Abstract
Background BisPin is a new multiprocess bisulfite-treated short DNA read mapper written in Python 2.7. It performs alignments using BFAST, leveraging its multithreading functionality and thorough hash-based indexing strategy. BisPin is feature rich and supports directional, nondirectional, PBAT, and hairpin construction strategies. BisPin approaches read mapping by converting the Cs to Ts and the Gs to As in both the reads and the reference genome. BisPin uses fast rescoring to disambiguate ambiguously aligned reads for a superior amount of uniquely mapped reads compared to other mappers. The performance of BisPin was evaluated on both real and simulated data in comparison to other read mappers.
BFAST-Gap is a modified version of BFAST meant for Ion Torrent reads. It uses a parameterized logistic function to determine the weights of the gap open and extension penalties based on the homopolymer run length of the DNA read. This is because the Ion Torrent sequencing technology can overcall and undercall homopolymer runs. BisPin works with both BFAST-Gap and BFAST. BFAST-Gap is compatible with indexes built with BFAST. There are few mappers that specifically address Ion Torrent data. BFAST-Gap works with Illumina reads as well.

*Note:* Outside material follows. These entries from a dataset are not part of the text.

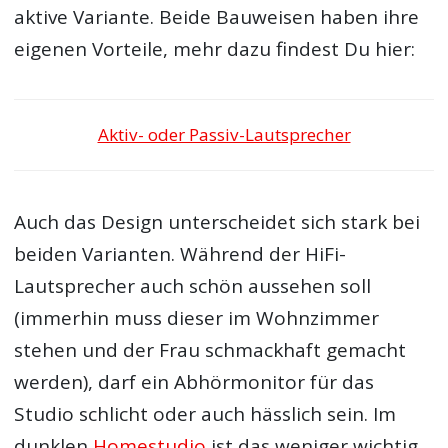
aktive Variante. Beide Bauweisen haben ihre
eigenen Vorteile, mehr dazu findest Du hier:
Aktiv- oder Passiv-Lautsprecher
Auch das Design unterscheidet sich stark bei
beiden Varianten. Während der HiFi-
Lautsprecher auch schön aussehen soll
(immerhin muss dieser im Wohnzimmer
stehen und der Frau schmackhaft gemacht
werden), darf ein Abhörmonitor für das
Studio schlicht oder auch hässlich sein. Im
dunklen
Homestudio
ist das weniger wichtig.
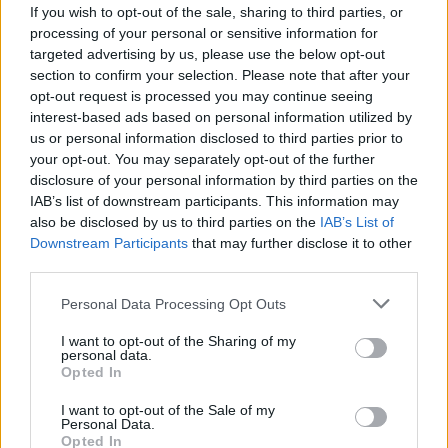
If you wish to opt-out of the sale, sharing to third parties, or
processing of your personal or sensitive information for
targeted advertising by us, please use the below opt-out
section to confirm your selection. Please note that after your
opt-out request is processed you may continue seeing
interest-based ads based on personal information utilized by
us or personal information disclosed to third parties prior to
your opt-out. You may separately opt-out of the further
disclosure of your personal information by third parties on the
IAB’s list of downstream participants. This information may
Ερνέστο Βαλβέρδε: Από τους πάγκους σε ροκ...
also be disclosed by us to third parties on the
IAB’s List of
Downstream Participants
that may further disclose it to other
μπάντα - Το βίντεο που τον δείχνει να παίζει
third parties.
κιθάρα [Vid]
Please note that this website/app uses one or more Google
Personal Data Processing Opt Outs
Ο πρώην προπονητής του Ολυμπιακού, Ερνέστο Βαλβέρδε
services and may gather and store information including but
«άφησε» για λίγο τους πάγκους, πήρε την κιθάρα του κι έγινε
not limited to your visit or usage behaviour. You may click to
I want to opt-out of the Sharing of my
«ροκάς».
personal data.
grant or deny consent to Google and its third-party tags to
Opted In
use your data for below specified purposes in below Google
Συντακτική
27.03.2025 22:30
Ομάδα
consent section.
I want to opt-out of the Sale of my
Flash.gr
Personal Data.
Opted In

Results BisPin with BFAST consistently had a higher amount of uniquely mapped reads compared to other mappers on real data using a variety of construction strategies. Using a hairpin validation strategy, BisPin was superior using the maximum score, and it mapped 73% of reads correctly.
BisPin with BFAST-Gap on Ion Torrent reads with a logistic gap open penalty function improved mapping accuracy with real and simulated data. On simulated bisulfite Ion Torrent data, the area under the curve was improved by approximately seven, and on one real data set, the uniquely mapped percent was improved by seven percent. BFAST-Gap performed better than TMAP on simulated regular Ion Torrent reads, and TMAP is designed for Ion Torrent reads. Other read mappers had worse performance.
Conclusions BisPin and BFAST-Gap have consistently good accuracy with a variety of data. BisPin is feature-rich. This makes BisPin and BFAST-Gap useful additions to read mapping software.